Research Field
Environmental Mineralogy
Current Research
My group's main interest is clarifying the interactions of mineral-water-atmosphere. The interactions at the Earth's surface have played a major role in the evolution of the atmosphere and ocean, and in the transport and cycle of an element, and are recorded in minerals through weathering and alteration. We have been analyzing the fine and local structures of such minerals in order to clarify the fundamental processes, kinetics, and mechanisms of the mineral-water-atmosphere interactions. The fundamental processes are examined up to the atomic scale mainly by transmission electron microscopy. The fundamental processes, kinetics, and mechanisms may be applied to element transport and Precambrian weathering. Thus the interactions can be understood in a wide range of the space(microscopic to macroscopic) and the time (the Precambrian to modern).
The main research programs of our group are:(1) Laboratory and field experiments of dissolution and weathering of silicate minerals, and the effects of dissolution and weathering on element transport, and(2) Precambrian weathering and its relation to the atmospheric evolution.
For the former, we are especially interested in feldspars and mafic sheet silicates because feldspars occur commonly at the Earth's surface and the feldspar-water interactions are closely related to the consumption of the atmospheric carbon dioxide, and mafic sheet silicates such as biotite and chlorite are the source of Mg and Fe in clays and the dissolution mechanisms are unique.We recently found that feldspar weathering in nature is controlled by saturation state and the formation of secondary minerals by transmission electron microscopic observation and thermodynamic calculation. We also found that mafic sheet silicates are changed to different sheet silicates layer by layer and then dissolve in natural weathering. We modelled the transport of U during weathering and quantitatively showed the redistribution of U in the size of about 200 meters and in the time of 2 million years.For the latter, we are interested in the processes, kinetics, and mechanisms of weathering under high partial pressure of carbon dioxide and low partial pressure of oxygen.
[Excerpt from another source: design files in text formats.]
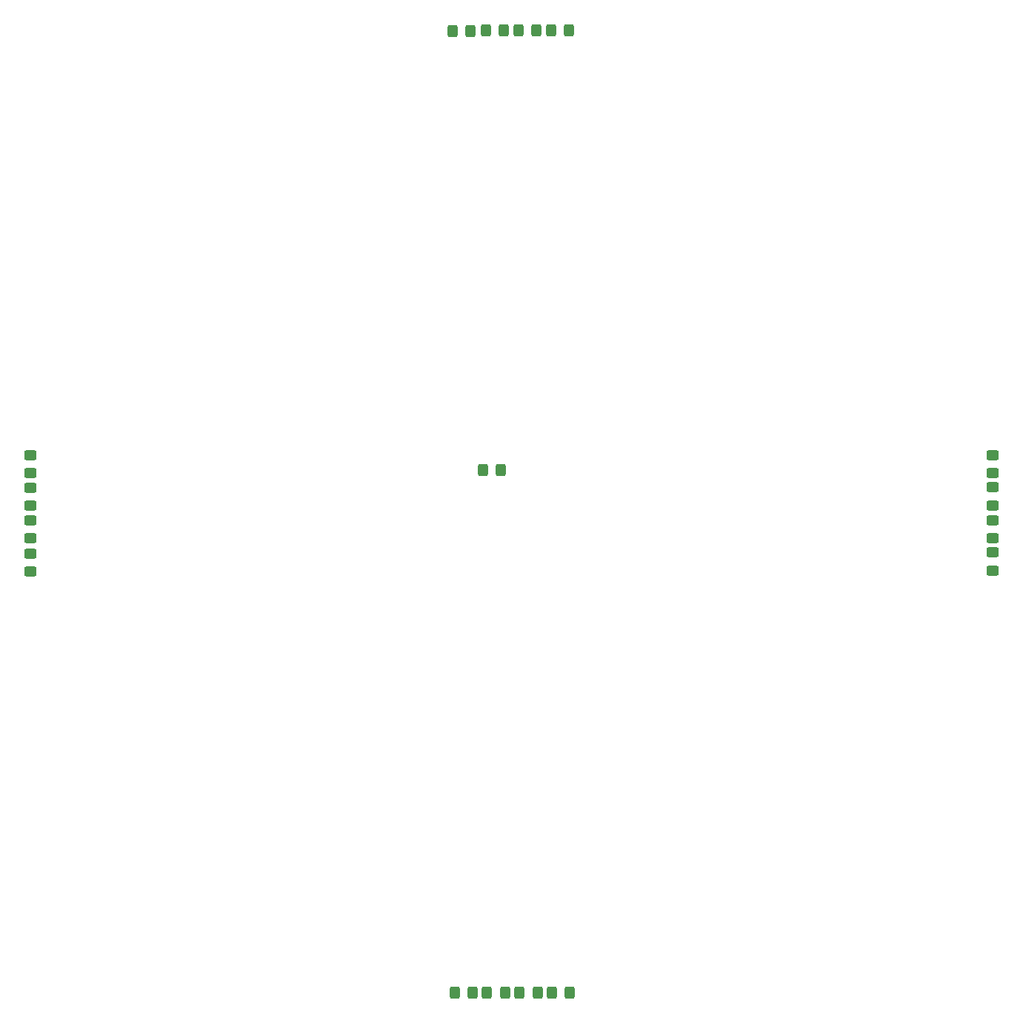
<source format=gbr>
%TF.GenerationSoftware,KiCad,Pcbnew,7.0.6*%
%TF.CreationDate,2023-08-11T13:22:00+02:00*%
%TF.ProjectId,MagLev,4d61674c-6576-42e6-9b69-6361645f7063,rev?*%
%TF.SameCoordinates,Original*%
%TF.FileFunction,Paste,Bot*%
%TF.FilePolarity,Positive*%
%FSLAX46Y46*%
G04 Gerber Fmt 4.6, Leading zero omitted, Abs format (unit mm)*
G04 Created by KiCad (PCBNEW 7.0.6) date 2023-08-11 13:22:00*
%MOMM*%
%LPD*%
G01*
G04 APERTURE LIST*
G04 Aperture macros list*
%AMRoundRect*
0 Rectangle with rounded corners*
0 $1 Rounding radius*
0 $2 $3 $4 $5 $6 $7 $8 $9 X,Y pos of 4 corners*
0 Add a 4 corners polygon primitive as box body*
4,1,4,$2,$3,$4,$5,$6,$7,$8,$9,$2,$3,0*
0 Add four circle primitives for the rounded corners*
1,1,$1+$1,$2,$3*
1,1,$1+$1,$4,$5*
1,1,$1+$1,$6,$7*
1,1,$1+$1,$8,$9*
0 Add four rect primitives between the rounded corners*
20,1,$1+$1,$2,$3,$4,$5,0*
20,1,$1+$1,$4,$5,$6,$7,0*
20,1,$1+$1,$6,$7,$8,$9,0*
20,1,$1+$1,$8,$9,$2,$3,0*%
G04 Aperture macros list end*
%ADD10RoundRect,0.250000X-0.450000X0.325000X-0.450000X-0.325000X0.450000X-0.325000X0.450000X0.325000X0*%
%ADD11RoundRect,0.250000X-0.325000X-0.450000X0.325000X-0.450000X0.325000X0.450000X-0.325000X0.450000X0*%
G04 APERTURE END LIST*
D10*
%TO.C,D18*%
X207400000Y-102575000D03*
X207400000Y-104625000D03*
%TD*%
%TO.C,D15*%
X97400000Y-95124999D03*
X97400000Y-97174999D03*
%TD*%
D11*
%TO.C,D13*%
X145650000Y-46600000D03*
X147700000Y-46600000D03*
%TD*%
%TO.C,Q16*%
X149125000Y-96850000D03*
X151175000Y-96850000D03*
%TD*%
%TO.C,D16*%
X153299998Y-156600000D03*
X155349998Y-156600000D03*
%TD*%
D10*
%TO.C,D19*%
X207400000Y-95125002D03*
X207400000Y-97175002D03*
%TD*%
D11*
%TO.C,D12*%
X153165000Y-46575000D03*
X155215000Y-46575000D03*
%TD*%
%TO.C,D25*%
X149574999Y-156600000D03*
X151624999Y-156600000D03*
%TD*%
%TO.C,D20*%
X156865000Y-46575000D03*
X158915000Y-46575000D03*
%TD*%
%TO.C,D17*%
X145875000Y-156600000D03*
X147925000Y-156600000D03*
%TD*%
D10*
%TO.C,D26*%
X207400000Y-106275000D03*
X207400000Y-108325000D03*
%TD*%
D11*
%TO.C,D24*%
X157000000Y-156600000D03*
X159050000Y-156600000D03*
%TD*%
D10*
%TO.C,D22*%
X97400000Y-106375001D03*
X97400000Y-108425001D03*
%TD*%
%TO.C,D23*%
X97400000Y-98875001D03*
X97400000Y-100925001D03*
%TD*%
D11*
%TO.C,D21*%
X149414999Y-46575000D03*
X151464999Y-46575000D03*
%TD*%
D10*
%TO.C,D14*%
X97400000Y-102600000D03*
X97400000Y-104650000D03*
%TD*%
%TO.C,D27*%
X207400000Y-98825002D03*
X207400000Y-100875002D03*
%TD*%
M02*

</source>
We have rock samples that were weathered 3.5-1.7 billion years ago.The examination of Precambrian weathering will show how carbon dioxide decreased and oxygen increased in the atmosphere.We recently found a direct weathering product, rhabdophane, from 2.5 billion years old granite. The rhabdophane contains a significant amount of Ce, which indicates that Ce was behaved as Ce(3+) in groundwater like La(3+) and Nd(3+), that is, the oxygen concentration in the atmosphere was quite low 2.5 billion years ago.
Representative Publications
1. Murakami, T., J. Ito, S. Utsunomiya, T. Kasama, N. Kozai, T. Ohnuki, Anoxic dissolution processes of biotite: implications for Fe behavior during Archean weathering, Earth and Planetary Science Letters 224, 117-129, 2004. 2. Murakami, T., S. Utsunomiya, Y. Imazu, N. Prasad, Direct evidence of late Archean to early Proterozoic anoxic atmosphere from a product of 2.5 Ga old weathering, Earth and Planetary Science Letters, 184, 523-528, 2001. 3. Murakami, T., S. Utsunomiya, T. Yokoyama, T. Kasama, Biotite dissolution processes and mechanisms in the laboratory and in nature: Early stage weathering environment and vermiculitization, American Mineralogist, 88, 377-386, 2003.